What solutions are there available which are compatible with Hibernate? The final application shouldn't have any installation steps such as installing a database server or so. The perfect scenario would be a .zip file that is unzipped and everything is ready to go, like Eclipse does.

Thanks!

+2  A: 

Java database such as JavaDB (aka Derby), HSQLDB or the more recent H2 (by the original author of HSQLDB) in embedded mode are all possible candidates. Between them JavaDB tend to be considered as the most robust (full ACID, robustness against failures, unlimited db size etc) and would be my choice.

Here is a quick summary of the reasons:

  • H2 is very interesting and I use it for testing (its compatibility mode feature is really great) but I'm not sure of its maturity for production use.

  • H2 and HSQLDB are faster than Derby because they do not sync data to disk on commit - while Derby does.
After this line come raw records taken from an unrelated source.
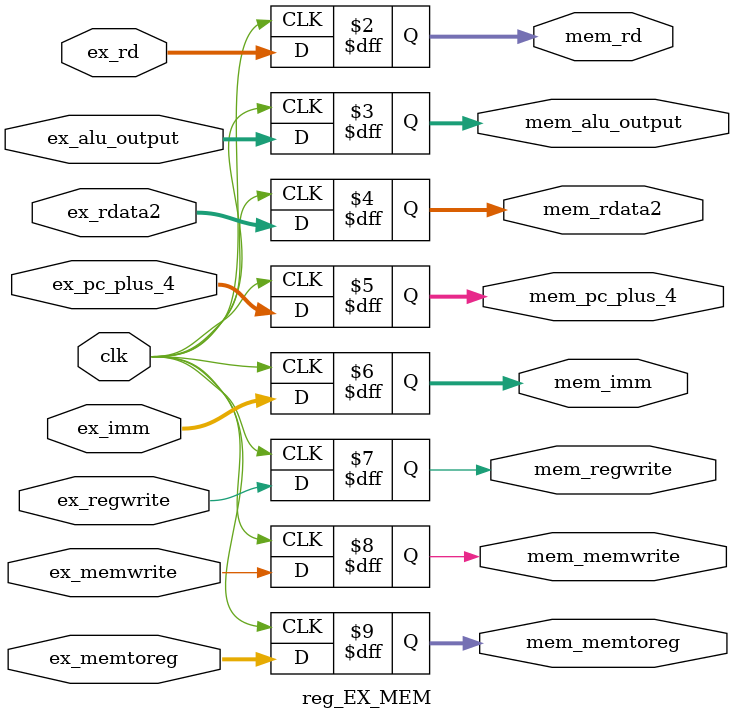
<source format=v>
module reg_EX_MEM(
    input clk,

    input wire [4:0] ex_rd,
    input wire [31:0] ex_alu_output,
    input wire [31:0] ex_rdata2,
    input wire [31:0] ex_pc_plus_4,
    input wire [31:0] ex_imm,

    output reg [4:0] mem_rd,
    output reg [31:0] mem_alu_output,
    output reg [31:0] mem_rdata2,
    output reg [31:0] mem_pc_plus_4,
    output reg [31:0] mem_imm,

    //control signal
    input wire ex_regwrite,
    input wire ex_memwrite,
    input wire [1:0] ex_memtoreg,

    output reg mem_regwrite,
    output reg mem_memwrite,
    output reg [1:0] mem_memtoreg

);
//ex stage에서 쓴 것 : alu관련 signal, branch 관련 signal, 
// 넘어가야할 data : rd, aluouput, imm, pc_plus_4 (WB로) 
// 넘어가야할 sig : memtoreg(wb mux), memwrite, regwrite


always @(posedge clk) begin
    mem_rd <= ex_rd;
    mem_alu_output <= ex_alu_output;
    mem_rdata2 <= ex_rdata2;
    mem_pc_plus_4 <= ex_pc_plus_4;

    mem_imm <= ex_imm;

    mem_regwrite <= ex_regwrite;
    mem_memwrite <= ex_memwrite;
    mem_memtoreg <= ex_memtoreg;

end





endmodule
</source>
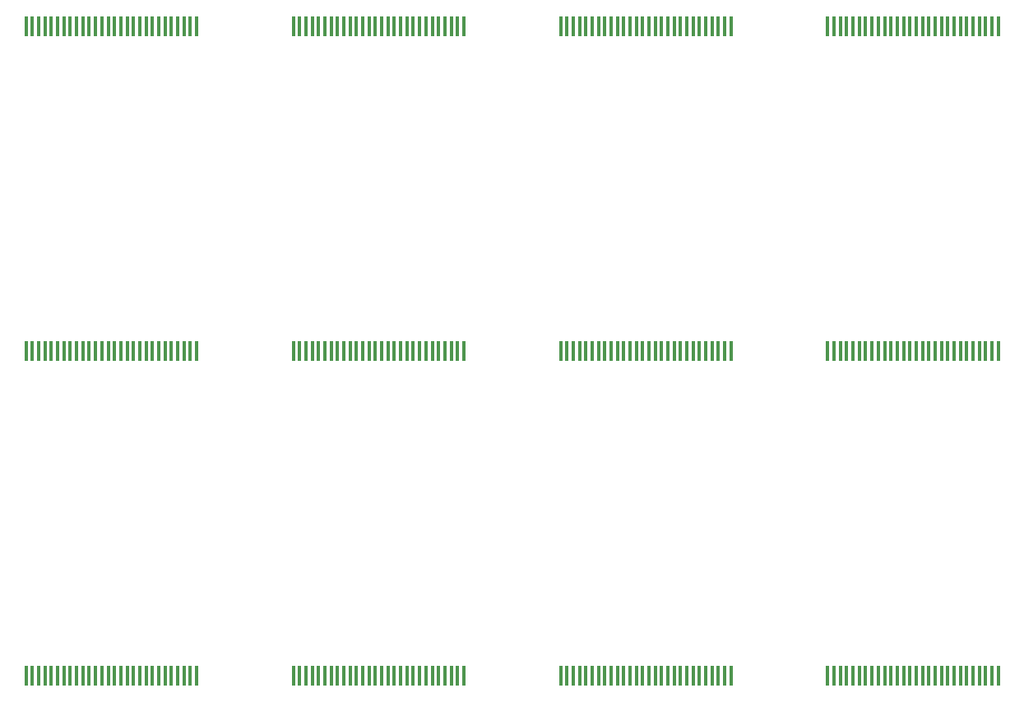
<source format=gbp>
G75*
%MOIN*%
%OFA0B0*%
%FSLAX25Y25*%
%IPPOS*%
%LPD*%
%AMOC8*
5,1,8,0,0,1.08239X$1,22.5*
%
%ADD10R,0.01378X0.07874*%
D10*
X0021306Y0108337D03*
X0023865Y0108337D03*
X0026424Y0108337D03*
X0028983Y0108337D03*
X0031542Y0108337D03*
X0034101Y0108337D03*
X0036660Y0108337D03*
X0039219Y0108337D03*
X0041778Y0108337D03*
X0044337Y0108337D03*
X0046896Y0108337D03*
X0049455Y0108337D03*
X0052014Y0108337D03*
X0054573Y0108337D03*
X0057132Y0108337D03*
X0059691Y0108337D03*
X0062250Y0108337D03*
X0064809Y0108337D03*
X0067369Y0108337D03*
X0069928Y0108337D03*
X0072487Y0108337D03*
X0075046Y0108337D03*
X0077605Y0108337D03*
X0080164Y0108337D03*
X0082723Y0108337D03*
X0085282Y0108337D03*
X0087841Y0108337D03*
X0090400Y0108337D03*
X0129606Y0108337D03*
X0132165Y0108337D03*
X0134724Y0108337D03*
X0137283Y0108337D03*
X0139842Y0108337D03*
X0142401Y0108337D03*
X0144960Y0108337D03*
X0147519Y0108337D03*
X0150078Y0108337D03*
X0152637Y0108337D03*
X0155196Y0108337D03*
X0157755Y0108337D03*
X0160314Y0108337D03*
X0162873Y0108337D03*
X0165432Y0108337D03*
X0167991Y0108337D03*
X0170550Y0108337D03*
X0173109Y0108337D03*
X0175669Y0108337D03*
X0178228Y0108337D03*
X0180787Y0108337D03*
X0183346Y0108337D03*
X0185905Y0108337D03*
X0188464Y0108337D03*
X0191023Y0108337D03*
X0193582Y0108337D03*
X0196141Y0108337D03*
X0198700Y0108337D03*
X0237906Y0108337D03*
X0240465Y0108337D03*
X0243024Y0108337D03*
X0245583Y0108337D03*
X0248142Y0108337D03*
X0250701Y0108337D03*
X0253260Y0108337D03*
X0255819Y0108337D03*
X0258378Y0108337D03*
X0260937Y0108337D03*
X0263496Y0108337D03*
X0266055Y0108337D03*
X0268614Y0108337D03*
X0271173Y0108337D03*
X0273732Y0108337D03*
X0276291Y0108337D03*
X0278850Y0108337D03*
X0281409Y0108337D03*
X0283969Y0108337D03*
X0286528Y0108337D03*
X0289087Y0108337D03*
X0291646Y0108337D03*
X0294205Y0108337D03*
X0296764Y0108337D03*
X0299323Y0108337D03*
X0301882Y0108337D03*
X0304441Y0108337D03*
X0307000Y0108337D03*
X0346206Y0108337D03*
X0348765Y0108337D03*
X0351324Y0108337D03*
X0353883Y0108337D03*
X0356442Y0108337D03*
X0359001Y0108337D03*
X0361560Y0108337D03*
X0364119Y0108337D03*
X0366678Y0108337D03*
X0369237Y0108337D03*
X0371796Y0108337D03*
X0374355Y0108337D03*
X0376914Y0108337D03*
X0379473Y0108337D03*
X0382032Y0108337D03*
X0384591Y0108337D03*
X0387150Y0108337D03*
X0389709Y0108337D03*
X0392269Y0108337D03*
X0394828Y0108337D03*
X0397387Y0108337D03*
X0399946Y0108337D03*
X0402505Y0108337D03*
X0405064Y0108337D03*
X0407623Y0108337D03*
X0410182Y0108337D03*
X0412741Y0108337D03*
X0415300Y0108337D03*
X0415300Y0239937D03*
X0412741Y0239937D03*
X0410182Y0239937D03*
X0407623Y0239937D03*
X0405064Y0239937D03*
X0402505Y0239937D03*
X0399946Y0239937D03*
X0397387Y0239937D03*
X0394828Y0239937D03*
X0392269Y0239937D03*
X0389709Y0239937D03*
X0387150Y0239937D03*
X0384591Y0239937D03*
X0382032Y0239937D03*
X0379473Y0239937D03*
X0376914Y0239937D03*
X0374355Y0239937D03*
X0371796Y0239937D03*
X0369237Y0239937D03*
X0366678Y0239937D03*
X0364119Y0239937D03*
X0361560Y0239937D03*
X0359001Y0239937D03*
X0356442Y0239937D03*
X0353883Y0239937D03*
X0351324Y0239937D03*
X0348765Y0239937D03*
X0346206Y0239937D03*
X0307000Y0239937D03*
X0304441Y0239937D03*
X0301882Y0239937D03*
X0299323Y0239937D03*
X0296764Y0239937D03*
X0294205Y0239937D03*
X0291646Y0239937D03*
X0289087Y0239937D03*
X0286528Y0239937D03*
X0283969Y0239937D03*
X0281409Y0239937D03*
X0278850Y0239937D03*
X0276291Y0239937D03*
X0273732Y0239937D03*
X0271173Y0239937D03*
X0268614Y0239937D03*
X0266055Y0239937D03*
X0263496Y0239937D03*
X0260937Y0239937D03*
X0258378Y0239937D03*
X0255819Y0239937D03*
X0253260Y0239937D03*
X0250701Y0239937D03*
X0248142Y0239937D03*
X0245583Y0239937D03*
X0243024Y0239937D03*
X0240465Y0239937D03*
X0237906Y0239937D03*
X0198700Y0239937D03*
X0196141Y0239937D03*
X0193582Y0239937D03*
X0191023Y0239937D03*
X0188464Y0239937D03*
X0185905Y0239937D03*
X0183346Y0239937D03*
X0180787Y0239937D03*
X0178228Y0239937D03*
X0175669Y0239937D03*
X0173109Y0239937D03*
X0170550Y0239937D03*
X0167991Y0239937D03*
X0165432Y0239937D03*
X0162873Y0239937D03*
X0160314Y0239937D03*
X0157755Y0239937D03*
X0155196Y0239937D03*
X0152637Y0239937D03*
X0150078Y0239937D03*
X0147519Y0239937D03*
X0144960Y0239937D03*
X0142401Y0239937D03*
X0139842Y0239937D03*
X0137283Y0239937D03*
X0134724Y0239937D03*
X0132165Y0239937D03*
X0129606Y0239937D03*
X0090400Y0239937D03*
X0087841Y0239937D03*
X0085282Y0239937D03*
X0082723Y0239937D03*
X0080164Y0239937D03*
X0077605Y0239937D03*
X0075046Y0239937D03*
X0072487Y0239937D03*
X0069928Y0239937D03*
X0067369Y0239937D03*
X0064809Y0239937D03*
X0062250Y0239937D03*
X0059691Y0239937D03*
X0057132Y0239937D03*
X0054573Y0239937D03*
X0052014Y0239937D03*
X0049455Y0239937D03*
X0046896Y0239937D03*
X0044337Y0239937D03*
X0041778Y0239937D03*
X0039219Y0239937D03*
X0036660Y0239937D03*
X0034101Y0239937D03*
X0031542Y0239937D03*
X0028983Y0239937D03*
X0026424Y0239937D03*
X0023865Y0239937D03*
X0021306Y0239937D03*
X0021306Y0371537D03*
X0023865Y0371537D03*
X0026424Y0371537D03*
X0028983Y0371537D03*
X0031542Y0371537D03*
X0034101Y0371537D03*
X0036660Y0371537D03*
X0039219Y0371537D03*
X0041778Y0371537D03*
X0044337Y0371537D03*
X0046896Y0371537D03*
X0049455Y0371537D03*
X0052014Y0371537D03*
X0054573Y0371537D03*
X0057132Y0371537D03*
X0059691Y0371537D03*
X0062250Y0371537D03*
X0064809Y0371537D03*
X0067369Y0371537D03*
X0069928Y0371537D03*
X0072487Y0371537D03*
X0075046Y0371537D03*
X0077605Y0371537D03*
X0080164Y0371537D03*
X0082723Y0371537D03*
X0085282Y0371537D03*
X0087841Y0371537D03*
X0090400Y0371537D03*
X0129606Y0371537D03*
X0132165Y0371537D03*
X0134724Y0371537D03*
X0137283Y0371537D03*
X0139842Y0371537D03*
X0142401Y0371537D03*
X0144960Y0371537D03*
X0147519Y0371537D03*
X0150078Y0371537D03*
X0152637Y0371537D03*
X0155196Y0371537D03*
X0157755Y0371537D03*
X0160314Y0371537D03*
X0162873Y0371537D03*
X0165432Y0371537D03*
X0167991Y0371537D03*
X0170550Y0371537D03*
X0173109Y0371537D03*
X0175669Y0371537D03*
X0178228Y0371537D03*
X0180787Y0371537D03*
X0183346Y0371537D03*
X0185905Y0371537D03*
X0188464Y0371537D03*
X0191023Y0371537D03*
X0193582Y0371537D03*
X0196141Y0371537D03*
X0198700Y0371537D03*
X0237906Y0371537D03*
X0240465Y0371537D03*
X0243024Y0371537D03*
X0245583Y0371537D03*
X0248142Y0371537D03*
X0250701Y0371537D03*
X0253260Y0371537D03*
X0255819Y0371537D03*
X0258378Y0371537D03*
X0260937Y0371537D03*
X0263496Y0371537D03*
X0266055Y0371537D03*
X0268614Y0371537D03*
X0271173Y0371537D03*
X0273732Y0371537D03*
X0276291Y0371537D03*
X0278850Y0371537D03*
X0281409Y0371537D03*
X0283969Y0371537D03*
X0286528Y0371537D03*
X0289087Y0371537D03*
X0291646Y0371537D03*
X0294205Y0371537D03*
X0296764Y0371537D03*
X0299323Y0371537D03*
X0301882Y0371537D03*
X0304441Y0371537D03*
X0307000Y0371537D03*
X0346206Y0371537D03*
X0348765Y0371537D03*
X0351324Y0371537D03*
X0353883Y0371537D03*
X0356442Y0371537D03*
X0359001Y0371537D03*
X0361560Y0371537D03*
X0364119Y0371537D03*
X0366678Y0371537D03*
X0369237Y0371537D03*
X0371796Y0371537D03*
X0374355Y0371537D03*
X0376914Y0371537D03*
X0379473Y0371537D03*
X0382032Y0371537D03*
X0384591Y0371537D03*
X0387150Y0371537D03*
X0389709Y0371537D03*
X0392269Y0371537D03*
X0394828Y0371537D03*
X0397387Y0371537D03*
X0399946Y0371537D03*
X0402505Y0371537D03*
X0405064Y0371537D03*
X0407623Y0371537D03*
X0410182Y0371537D03*
X0412741Y0371537D03*
X0415300Y0371537D03*
M02*

</source>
So performance comes from the lack of Durability. If you change this behavior, they all hit the some bottleneck: disk IO.

  • HSQLDB only supports dirty read, transactions see uncommitted values from other transactions.

  • HSQLDB is not fully Atomic, a transaction can be partially(WTF?) committed

  • Derby is more powerful, has specs compliant drivers, scales well.

Don't misinterpret me, I'm not saying HSQLDB is bad but you need to know what you're dealing with and in which context/application. Sometimes speed is more important (e.g. for unit testing), and sometimes it is data integrity. If you are in the latter case, Java DB is IMO a better choice.

Some of the references below are 2/3 years old but I'm not aware of any revolution. If I made some mistake, let me know, I'll be happy to update my answer to make it accurate.

References

Pascal Thivent
Reasons to choose Java DB over HSQLDB?
Hectoret
@Hectoret: See my full update.
Pascal Thivent
+1  A: 

I have used HSLQDB in conjunction with hibernate for long. It is really fast, easy to use application for basic small db requirements.